Jack and I have been working on how to handle the negative self talk we are hearing come out of him as of late. We’ve tried reminding him of how we see him and who we know him to be. I also know this only goes so far. Teaching him how to talk to himself is something I was never taught to do. I had to figure that out on my own and I’m still working on it.
For starters, I think we all need a hype person in our heads. In Gideon’s class there’s a little guy named Valentino. Man, if I could bottle up Valentino’s hype, I totally would. Valentino has this generous way of seeing the good and being so wowed by it. He’s not shy about telling you either.
“Gideon is the BEST human!” Valentino exclaimed one day while he hung on the fence as Gideon was climbing into the car. When I asked what inspired him to say that he said with relish, “He’s just a really nice kid and funny too.”
The day after I cut Gideon’s hair Valentino went up to Gideon standing in line, “Hi, I’m Valentino.” Gideon gave him side eye as he introduced himself. “Valentino, it’s me, Gideon.” Valentino’s eyes widened and he was so surprised, “Gideon!!! I didn’t even recognize you!!! your hair is different!!!” “My mom cut my hair,” Gideon said. “Wait, your mom gave you that cool haircut???? It’s soooooo cool!!!!!!!”
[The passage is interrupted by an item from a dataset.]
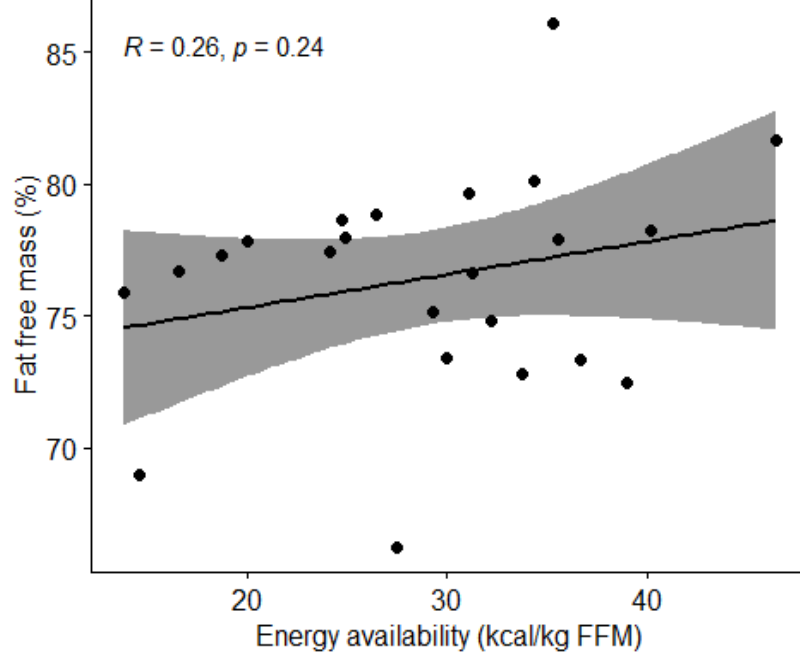
Figure 7. Correlation between energy availability and percentage of lean body mass in football players. Dots represent individual participants ( n = 23). Grey shaded area indicates 95% CI.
“Gideon, I’ve never had a better cookie in my whole entire life,” was his review of the cookies I made for the class when they celebrated Gideon’s birthday with a snack. He talked about that cookie for a whole week according to Gideon’s daily reports.
This morning as Gideon was dragging himself to the line, Valentino saw him kinda slumped over and while standing in line he began rubbing his back. Gideon said he was tired. Valentino offered up some tips and tricks to Gideon to wake up his brain in the morning. He then offered him a hug. Gideon told me later, “He actually gives really good hugs, mom.”
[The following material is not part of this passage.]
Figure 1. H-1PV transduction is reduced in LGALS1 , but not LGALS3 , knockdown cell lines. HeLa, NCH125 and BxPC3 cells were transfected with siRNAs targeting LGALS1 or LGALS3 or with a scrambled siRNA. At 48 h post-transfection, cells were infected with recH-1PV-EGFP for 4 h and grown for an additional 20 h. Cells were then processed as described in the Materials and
Yesterday when Gideon had a meltdown during “Sports for Learning” Valentino was the one who was there first to console him. Valentino really sounds like one of those hype coaches that takes their job to keep you motivated as a personal achievement.
Can you imagine a life where we all had access to our internal Valentino?! What if we saw the good in ourselves FIRST. What if we had empathy for ourselves when we were sad or tired. I can imagine my therapist nodding in approval and prescribing an inner Valentino paired with my internal loving parent.
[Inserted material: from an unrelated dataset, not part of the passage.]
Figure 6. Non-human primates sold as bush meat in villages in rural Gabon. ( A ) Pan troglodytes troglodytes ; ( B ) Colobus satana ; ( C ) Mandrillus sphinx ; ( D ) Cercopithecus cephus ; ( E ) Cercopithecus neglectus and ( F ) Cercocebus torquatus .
I think a lot about all the ways we parent Gideon. We make sure he gets good rest. We are aware that play is really important and we work to prioritize it for him. We try and have him eat fruits and veggies, yogurt, and protein to support his brain, digestion, and growth. We listen to him making a special effort to do so without judgement. We ask about his day, his wins, and his struggles. We work to have him understand that perfection isn’t the goal but rather effort, practice, and learning are. We notice when he needs time with friends, time with just us, and time by himself and we honor all of that. We don’t say, “Why can’t you just be smarter, less emotional, or tidier?!” (Don’t get me wrong, the mess can get to me but never have I wished for my kid to be not himself in these moments.) Whoever he is, whatever his daily offering is, even on his grumpiest days, it is enough. Even if I get frustrated, annoyed, or exasperated, it is enough. Tough stuff will pass. We try really hard to give him and ourselves as parents space and grace while also giving him helpful boundaries.
I’m actually trying to mother myself in similar fashion.